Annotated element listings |
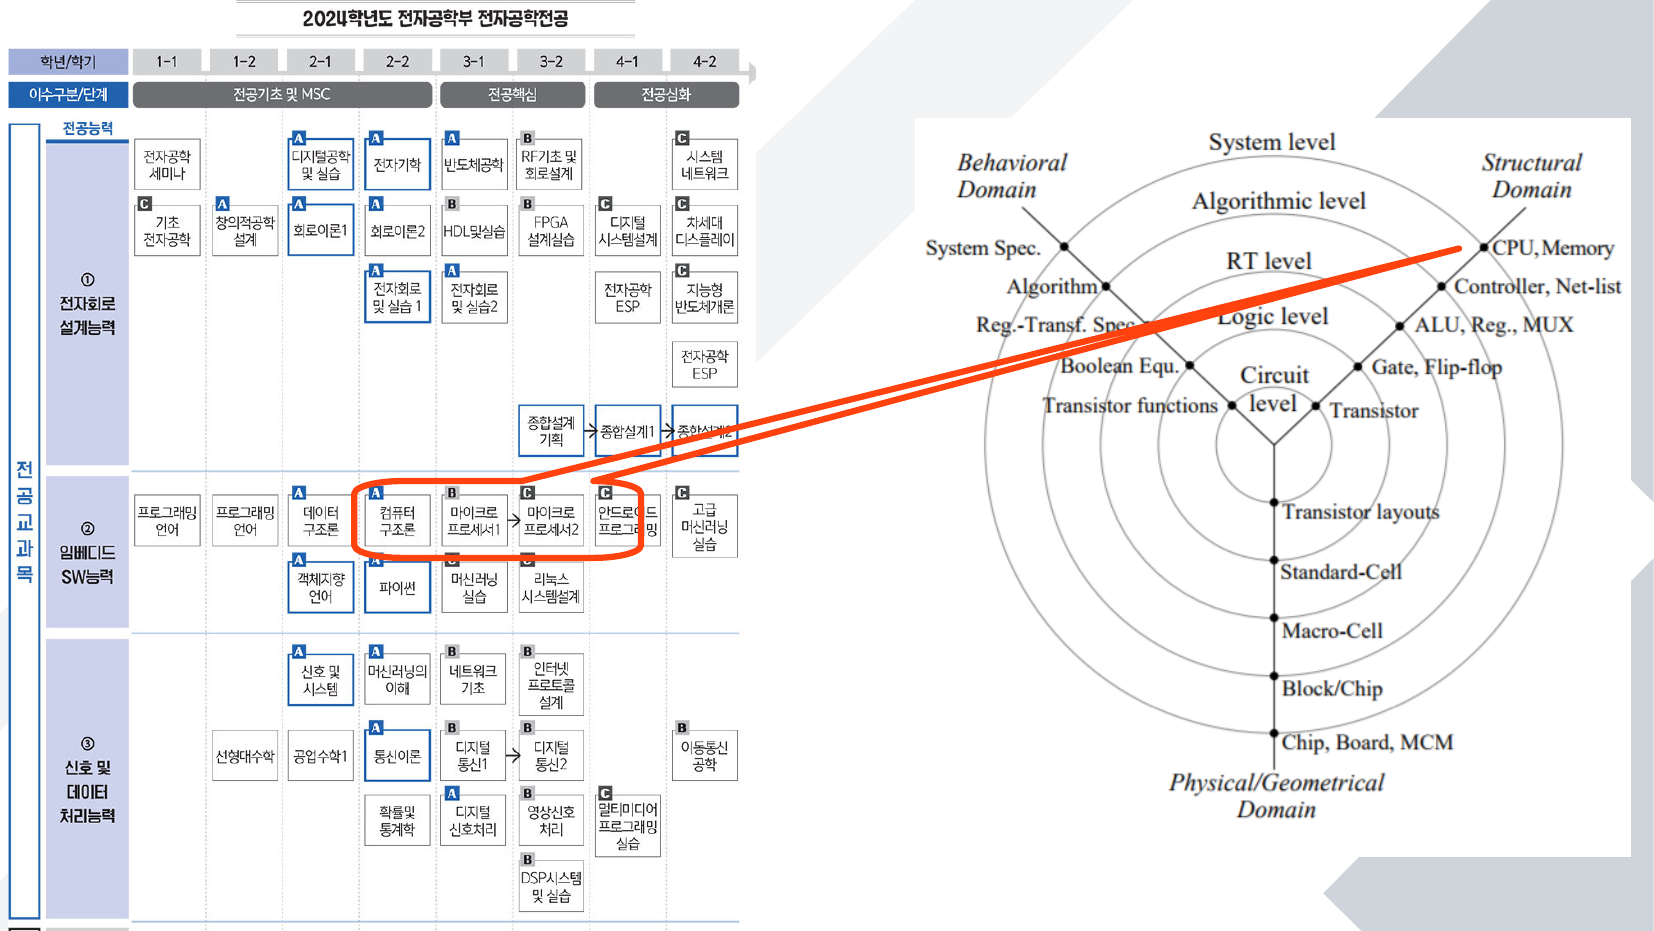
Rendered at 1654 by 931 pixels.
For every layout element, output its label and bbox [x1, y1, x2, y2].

picture [915, 118, 1631, 857]
picture [358, 427, 756, 554]
picture [915, 355, 1046, 391]
picture [8, 0, 756, 931]
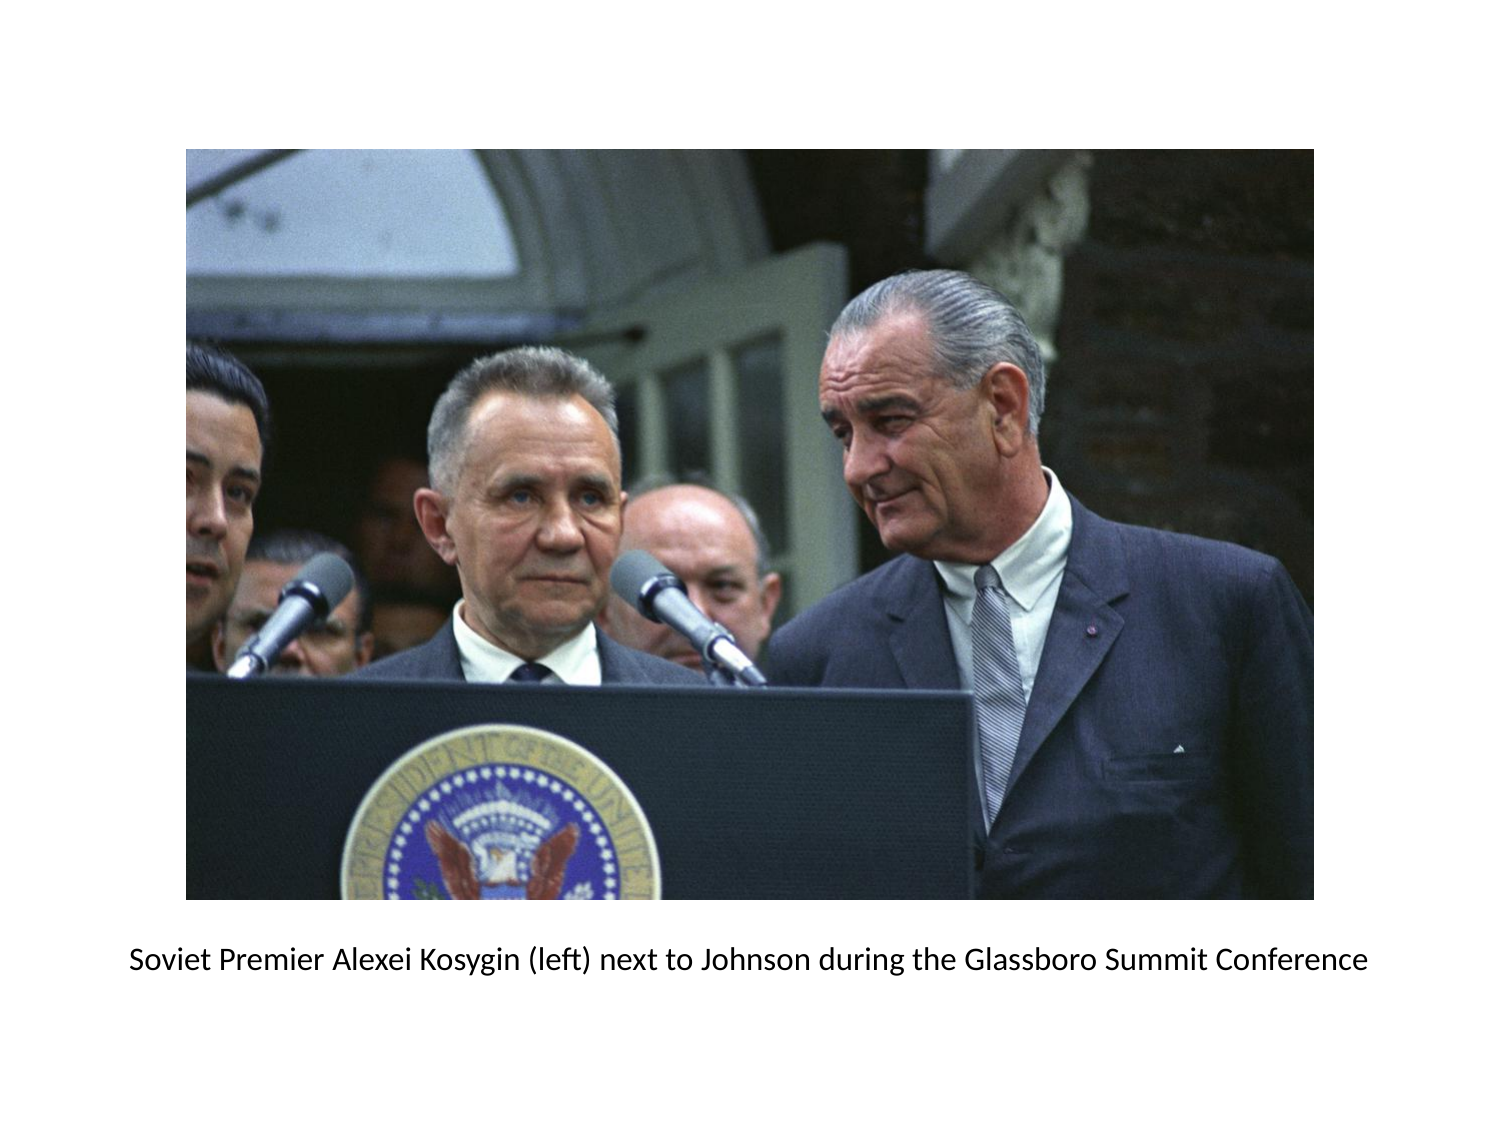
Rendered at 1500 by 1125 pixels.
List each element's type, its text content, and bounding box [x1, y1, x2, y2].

text_box Soviet Premier Alexei Kosygin (left) next to Johnson during the Glassboro Summit Conference [114, 929, 1386, 985]
picture [186, 149, 1314, 900]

WHAT YOU SHOULD DO | Print all of the material above word for word, and leave out the pictures.

EXPECTED ANSWER |
Rendered at 1654 by 931 pixels.
For every layout element, output its label and bbox [x1, y1, x2, y2].

picture [915, 118, 1631, 857]
picture [358, 427, 756, 554]
picture [915, 355, 1046, 391]
picture [8, 0, 756, 931]
Rendered at 1500 by 1125 pixels.
List each element's type, its text content, and bounding box [x1, y1, x2, y2].

text_box Soviet Premier Alexei Kosygin (left) next to Johnson during the Glassboro Summit Conference [114, 929, 1386, 985]
picture [186, 149, 1314, 900]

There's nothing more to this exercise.